The New South Wales and Queensland Governments are planning to implement and/or change legislation to protect strategic cropping land from encroachment by mining and gas ventures.
This has been made inevitable by the high profile of the issue in the recent New South Wales election, particularly in the electorates in the Hunter Valley. Similarly, the farmers of Queensland have been highly militant on the issue with a State election looming, while in Western Australia there has been a very lively battle going on about mining getting underway in the wine country of Margaret River close to a couple of my favourite vineyards.
With this in mind, governments are moving on the issue. In Queensland, documents on proposed legislation to be enacted before the election, including maps of protected land areas, are available for comment this month, thereby putting the Opposition in a position where they can’t reasonably oppose legislation that is designed to protect farmers. They can, of course, come up with better legislation.
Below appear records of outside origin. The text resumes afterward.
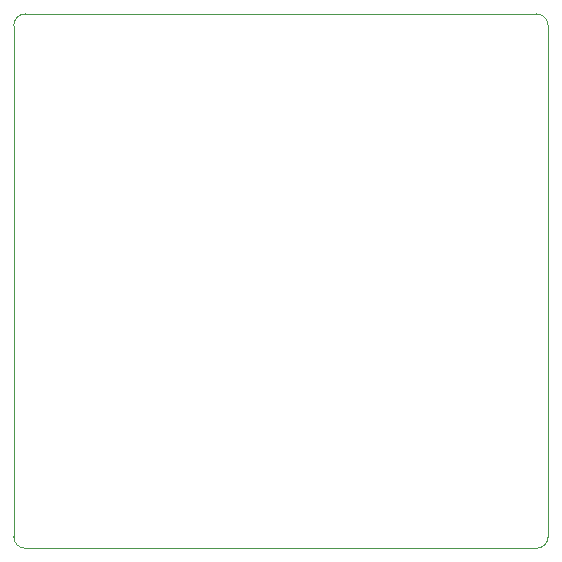
<source format=gm1>
G04 #@! TF.GenerationSoftware,KiCad,Pcbnew,8.0.2*
G04 #@! TF.CreationDate,2024-06-05T16:45:05+02:00*
G04 #@! TF.ProjectId,IF to LOW_IF Mixer,49462074-6f20-44c4-9f57-5f4946204d69,rev?*
G04 #@! TF.SameCoordinates,Original*
G04 #@! TF.FileFunction,Profile,NP*
%FSLAX46Y46*%
G04 Gerber Fmt 4.6, Leading zero omitted, Abs format (unit mm)*
G04 Created by KiCad (PCBNEW 8.0.2) date 2024-06-05 16:45:05*
%MOMM*%
%LPD*%
G01*
G04 APERTURE LIST*
G04 #@! TA.AperFunction,Profile*
%ADD10C,0.050000*%
G04 #@! TD*
G04 APERTURE END LIST*
D10*
X122500000Y-44000000D02*
X79250000Y-44000000D01*
X79250000Y-89250000D02*
X122500000Y-89250000D01*
X123500000Y-88250000D02*
X123500000Y-45000000D01*
X123500000Y-88250000D02*
G75*
G02*
X122500000Y-89250000I-1000000J0D01*
G01*
X78250000Y-45000000D02*
X78250000Y-88250000D01*
X78250000Y-45000000D02*
G75*
G02*
X79250000Y-44000000I1000000J0D01*
G01*
X79250000Y-89250000D02*
G75*
G02*
X78250000Y-88250000I0J1000000D01*
G01*
X122500000Y-44000000D02*
G75*
G02*
X123500000Y-45000000I0J-1000000D01*
G01*
M02*

</source>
The key issues seem to be two-fold — what is a satisfactory description of arable land, and how much money will miners be required to invest to progressively restore the land to at least its original condition, year by year, instead of leaving it until the end of a mine’s life.
With the former, I have just read some predictions on how land will be qualified, and it seems that land will have to pass eight qualifications to be declared arable. These qualifications range from soil depth and rockiness through to salinity and soil water storage.
On the other hand, requirements for land restoration by miners will be tough. It is important that it be very tough, based on the awful devastation that a number of miners have left behind in parts of the Hunter Valley, some of which looks like moonscape.
One way or another, the right balance has to be achieved.
There is an enormous and growing demand for food for the hungry billions of the world, and Australia can cash in on that market to a far better extent than we are doing now.
At the same time, it is mining that keeps our nation solvent, and miners must get a fair go so long as they are environmentally responsible and share their prosperity with all Australians.
We should all keep a close eye on this, as the battle will generate anger from both sides in the months ahead.